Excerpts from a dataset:
----------
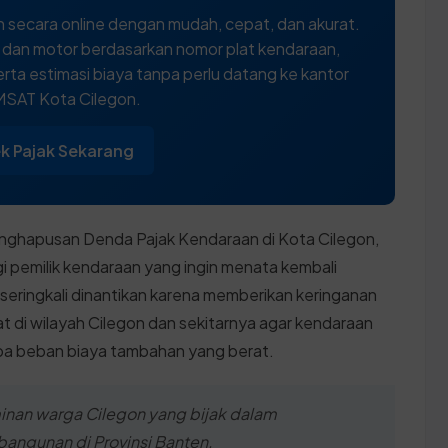
 secara online dengan mudah, cepat, dan akurat.
l dan motor berdasarkan nomor plat kendaraan,
rta estimasi biaya tanpa perlu datang ke kantor
SAT Kota Cilegon.
k Pajak Sekarang
enghapusan Denda Pajak Kendaraan di Kota Cilegon,
 pemilik kendaraan yang ingin menata kembali
 seringkali dinantikan karena memberikan keringanan
kat di wilayah Cilegon dan sekitarnya agar kendaraan
npa beban biaya tambahan yang berat.
minan warga Cilegon yang bijak dalam
angunan di Provinsi Banten.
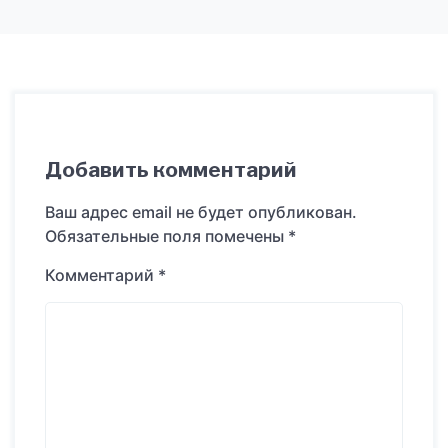
Добавить комментарий
Ваш адрес email не будет опубликован.
Обязательные поля помечены
*
Комментарий
*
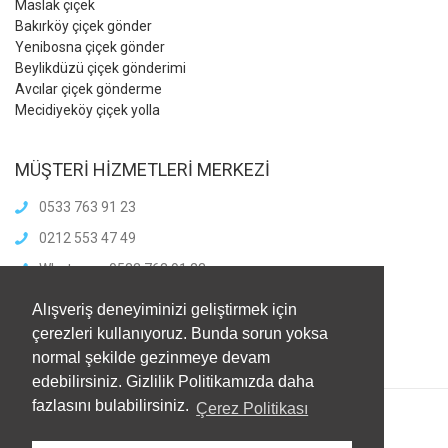
Maslak çiçek
Bakırköy çiçek gönder
Yenibosna çiçek gönder
Beylikdüzü çiçek gönderimi
Avcılar çiçek gönderme
Mecidiyeköy çiçek yolla
MÜŞTERİ HİZMETLERİ MERKEZİ
0533 763 91 23
0212 553 47 49
Whatsapp: 0533 763 91 23
info@meliscicekcilik.com
Alışveriş deneyiminizi geliştirmek için
Haftaiçi :8.00-21.00
çerezleri kullanıyoruz. Bunda sorun yoksa
HaftaSonu:8.00-21.00
normal şekilde gezinmeye devam
edebilirsiniz. Gizlilik Politikamızda daha
fazlasını bulabilirsiniz.
Çerez Politikası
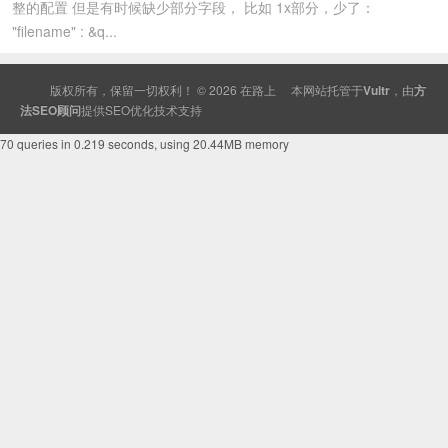
整的配置 但是有时候缺少部分字段， 比如 1x部分，少了：
"filename" : &q...
版权所有，保留一切权利！ © 2026
在路上
本网站托管于
Vultr
，由
方
法SEO顾问
提供
SEO
优化技术支持
70 queries in 0.219 seconds, using 20.44MB memory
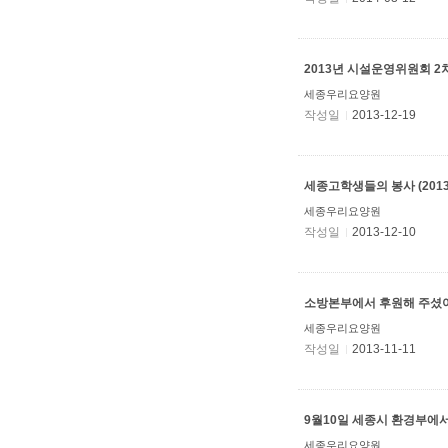
2013년 시설운영위원회 2
세종우리요양원
작성일
2013-12-19
세종고학생들의 봉사 (2013.1
세종우리요양원
작성일
2013-12-10
소방본부에서 후원해 주셨
세종우리요양원
작성일
2013-11-11
9월10일 세종시 환경부에
세종우리요양원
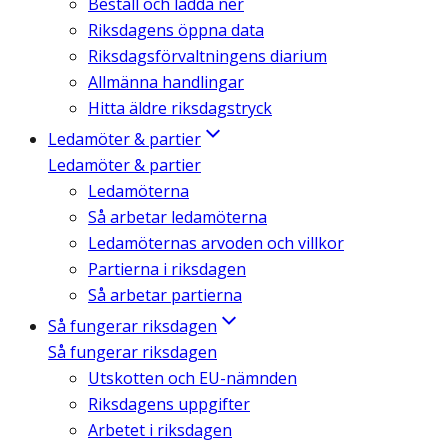
Beställ och ladda ner
Riksdagens öppna data
Riksdagsförvaltningens diarium
Allmänna handlingar
Hitta äldre riksdagstryck
Ledamöter & partier
Ledamöter & partier
Ledamöterna
Så arbetar ledamöterna
Ledamöternas arvoden och villkor
Partierna i riksdagen
Så arbetar partierna
Så fungerar riksdagen
Så fungerar riksdagen
Utskotten och EU-nämnden
Riksdagens uppgifter
Arbetet i riksdagen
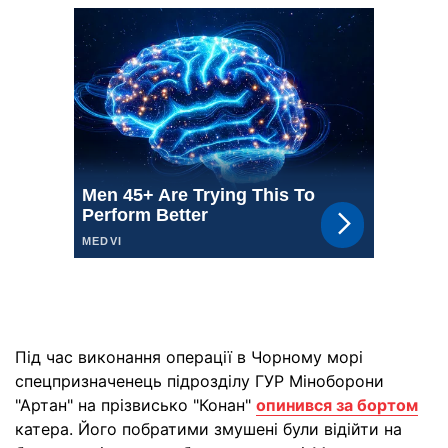
Під час виконання операції в Чорному морі
спецпризначенець підрозділу ГУР Міноборони
"Артан" на прізвисько "Конан"
опинився за бортом
катера. Його побратими змушені були відійти на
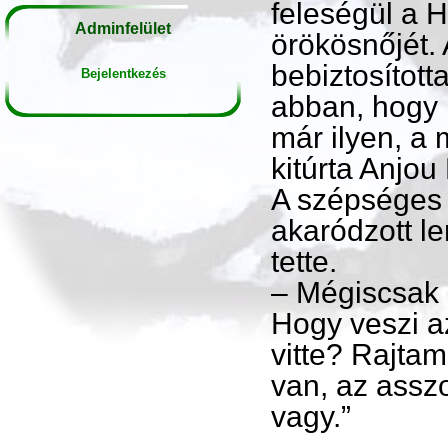
feleségül a 
Adminfelület
örökösnőjét. 
bebiztosított
Bejelentkezés
abban, hogy i
már ilyen, a
kitúrta Anjou
A szépséges
akaródzott le
tette.
– Mégiscsak é
Hogy veszi a
vitte? Rajta
van, az asszo
vagy.”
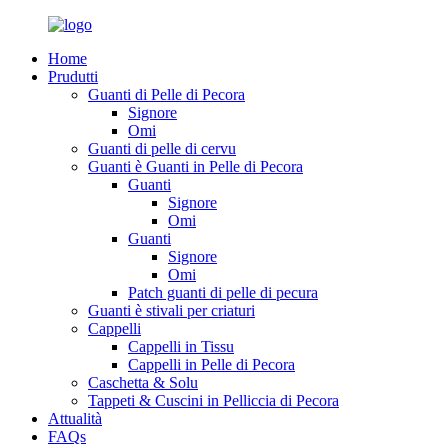
Home
Prudutti
Guanti di Pelle di Pecora
Signore
Omi
Guanti di pelle di cervu
Guanti è Guanti in Pelle di Pecora
Guanti
Signore
Omi
Guanti
Signore
Omi
Patch guanti di pelle di pecura
Guanti è stivali per criaturi
Cappelli
Cappelli in Tissu
Cappelli in Pelle di Pecora
Caschetta & Solu
Tappeti & Cuscini in Pelliccia di Pecora
Attualità
FAQs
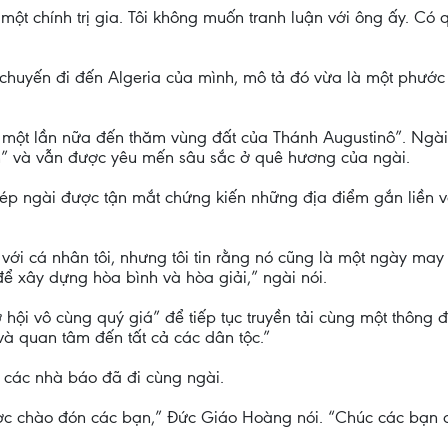
a một chính trị gia. Tôi không muốn tranh luận với ông ấy. Có
huyến đi đến Algeria của mình, mô tả đó vừa là một phước 
 một lần nữa đến thăm vùng đất của Thánh Augustinô”. Ngài 
 tôn” và vẫn được yêu mến sâu sắc ở quê hương của ngài.
ép ngài được tận mắt chứng kiến những địa điểm gắn liền 
i cá nhân tôi, nhưng tôi tin rằng nó cũng là một ngày may m
ể xây dựng hòa bình và hòa giải,” ngài nói.
 hội vô cùng quý giá” để tiếp tục truyền tải cùng một thông 
và quan tâm đến tất cả các dân tộc.”
n các nhà báo đã đi cùng ngài.
ược chào đón các bạn,” Đức Giáo Hoàng nói. “Chúc các bạn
----------
• **Task directions**
Copy each line from the entries above that has the word "Pajak" in it.

• **Answer to the exercise**
k Pajak Sekarang
enghapusan Denda Pajak Kendaraan di Kota Cilegon,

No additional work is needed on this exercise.